# To-do item
Starting at the beginning of the data and ending at the line that contains "Returns whether or not the sequence work", lay out the lines as a Markdown table with the columns Row and Line, skipping blank lines. Leave the pictures out of your answer.

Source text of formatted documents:
########################################

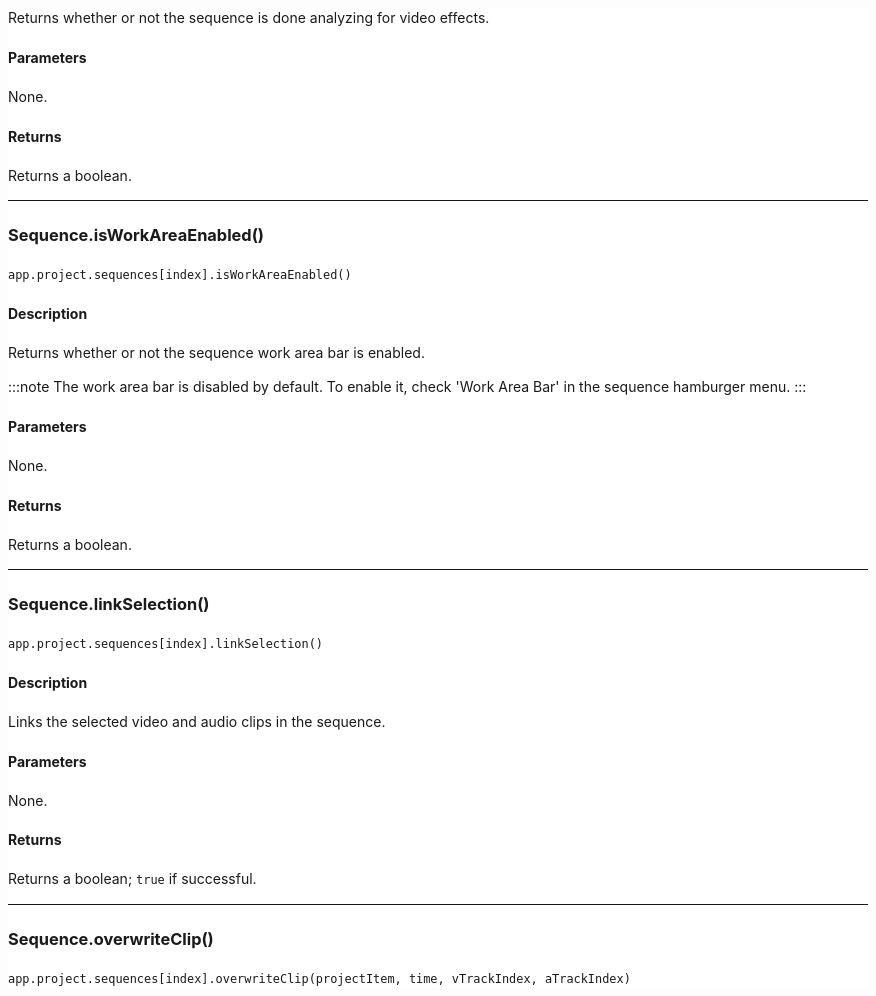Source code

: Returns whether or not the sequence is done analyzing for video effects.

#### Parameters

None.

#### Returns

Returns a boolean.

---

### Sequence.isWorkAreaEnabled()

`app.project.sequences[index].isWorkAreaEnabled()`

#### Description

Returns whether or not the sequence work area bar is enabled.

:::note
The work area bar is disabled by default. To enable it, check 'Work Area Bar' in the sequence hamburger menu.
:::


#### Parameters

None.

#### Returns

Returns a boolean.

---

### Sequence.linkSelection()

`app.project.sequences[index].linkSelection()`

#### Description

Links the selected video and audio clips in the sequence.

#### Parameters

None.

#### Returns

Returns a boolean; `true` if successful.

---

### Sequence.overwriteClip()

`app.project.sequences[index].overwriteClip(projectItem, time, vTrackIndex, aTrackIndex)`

########################################

# Reply
| Row | Line |
|---|---|
| 1 | Source code |
| 2 | : Returns whether or not the sequence is done analyzing for video effects. |
| 3 | #### Parameters |
| 4 | None. |
| 5 | #### Returns |
| 6 | Returns a boolean. |
| 7 | --- |
| 8 | ### Sequence.isWorkAreaEnabled() |
| 9 | `app.project.sequences[index].isWorkAreaEnabled()` |
| 10 | #### Description |
| 11 | Returns whether or not the sequence work area bar is enabled. |